Science and technology are often terms used interchangeably or in conjunction with each other, but they are distinct in many ways. One thing that sets them apart are their goals. 'The goal of science is the pursuit of knowledge for it's own sake while the goal of technology is to create products that solve problems and improve human life(Source).' Technology is essentially just the practical application of science, a consequence of science and engineering.
Can an NLP classifier be used to determine which subreddit a given post came from, science or technology? If so, how well can it accurately distinguish subreddit posts and what models do best?
- Presentation_Models
- Basic Models
- Pipeline & GridSearch Models
- data
- all.csv
- science.csv
- test.csv
- Project 3 Presentation.pdf
- README.md
- 10,000 Subreddit posts taken from 7/9/2020 - 8/31/2020
- 5000 Science Subreddit Posts
- 5000 Technology Subreddit Posts
- The data has 7 columns:
- 5 categorical
- 1 boolean
- 1 continuous
Feature | Type | Description |
---|---|---|
title | categorical | title of the subreddit post |
created_utc | continuous | epoch time / when the post was created |
selftext | categorical | subreddit post |
subreddit | categorical | subreddit the post was located in |
author | categorical | author of the post |
media_only | boolean | was the post media only |
permalink | categorical | url for the given post |
Out of 12 models run, 4 simple and 8 pipelines, two models were able to predict whether a post was from the Science or the Technology subreddit with 89.36% accuracy.
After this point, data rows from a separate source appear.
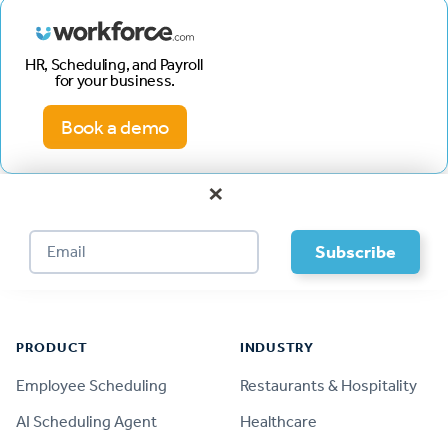
HR, Scheduling, and Payroll
for your business.
Book a demo
×
Footer
PRODUCT
INDUSTRY
Employee Scheduling
Restaurants & Hospitality
AI Scheduling Agent
Healthcare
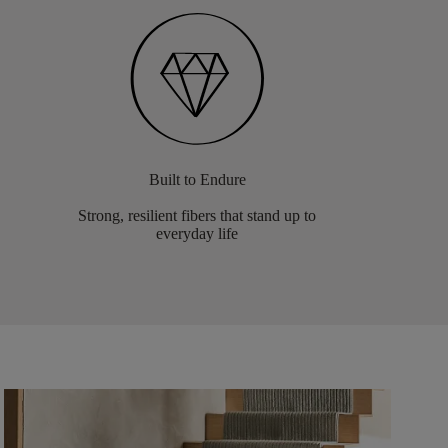
Built to Endure
Strong, resilient fibers that stand up to
everyday life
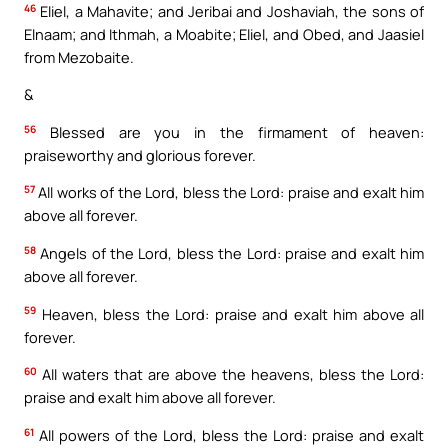
46
Eliel, a Mahavite; and Jeribai and Joshaviah, the sons of
Elnaam; and Ithmah, a Moabite; Eliel, and Obed, and Jaasiel
from Mezobaite.
&
56
Blessed are you in the firmament of heaven:
praiseworthy and glorious forever.
57
All works of the Lord, bless the Lord: praise and exalt him
above all forever.
58
Angels of the Lord, bless the Lord: praise and exalt him
above all forever.
59
Heaven, bless the Lord: praise and exalt him above all
forever.
60
All waters that are above the heavens, bless the Lord:
praise and exalt him above all forever.
61
All powers of the Lord, bless the Lord: praise and exalt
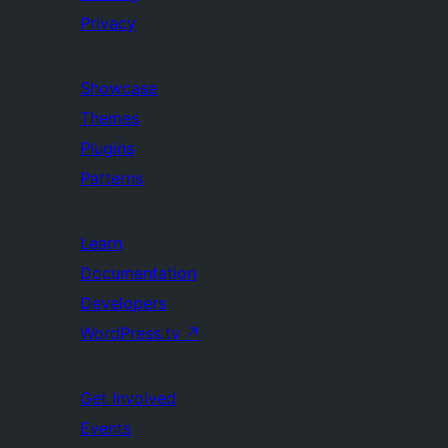
Privacy
Showcase
Themes
Plugins
Patterns
Learn
Documentation
Developers
WordPress.tv
↗
Get Involved
Events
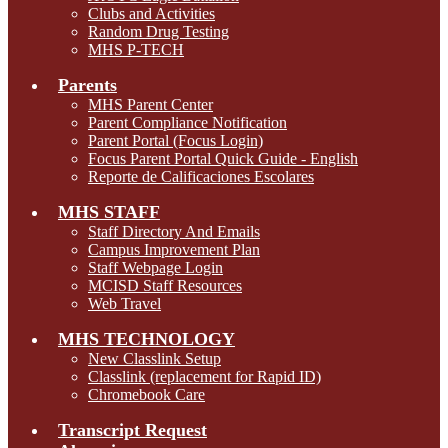
Clubs and Activities
Random Drug Testing
MHS P-TECH
Parents
MHS Parent Center
Parent Compliance Notification
Parent Portal (Focus Login)
Focus Parent Portal Quick Guide - English
Reporte de Calificaciones Escolares
MHS STAFF
Staff Directory And Emails
Campus Improvement Plan
Staff Webpage Login
MCISD Staff Resources
Web Travel
MHS TECHNOLOGY
New Classlink Setup
Classlink (replacement for Rapid ID)
Chromebook Care
Transcript Request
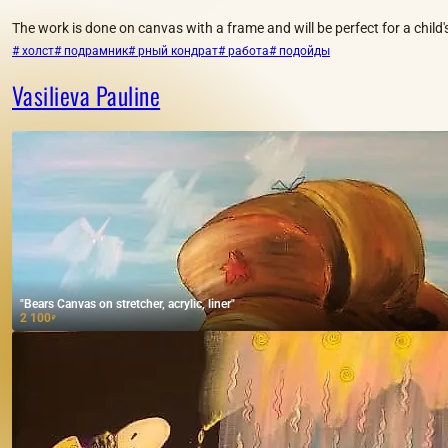
The work is done on canvas with a frame and will be perfect for a child
# холст
# подрамник
# рный кондрат
# работа
# подойды
Vasilieva Pauline
"Bears Canvas on stretcher, acrylic, liner"
2 100
₽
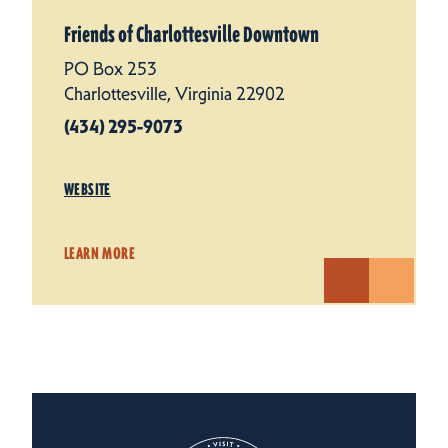
Friends of Charlottesville Downtown
PO Box 253
Charlottesville, Virginia 22902
(434) 295-9073
WEBSITE
LEARN MORE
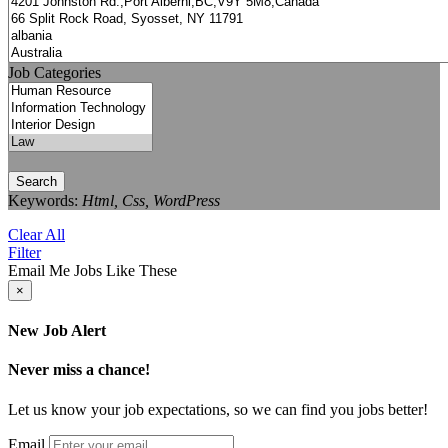
Job Categories
Search
Keywords:
Html, Css, WordPress
Clear All
Filter
Email Me Jobs Like These
×
New Job Alert
Never miss a chance!
Let us know your job expectations, so we can find you jobs better!
Email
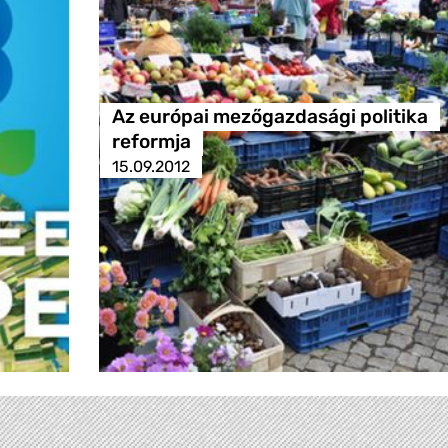
Az európai mezőgazdasági politika
reformja
15.09.2012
The first model used the TF-IDF Vectorizer and Naive Bayes, and no grid search was needed to get the 89.36% accuracy. The second model used a Lemmetizer, TF-IDF Vectorizer, and Logistic Regression to achieve an 89.36% accuracy, and a grid search was needed to determine the best hyperparameters. Considering all of the modeling I did with Naive Bayes and Logistic Regression, I don't think it will have a significant change in accuracy than what I was able to achieve in this project. In order to get a higher accuracy, I believe it would be worth exploring other modeling techniques such as KNN, SVM or Neural Networks. Also, I would look into adding more features, doing more data cleaning, and collecting more data.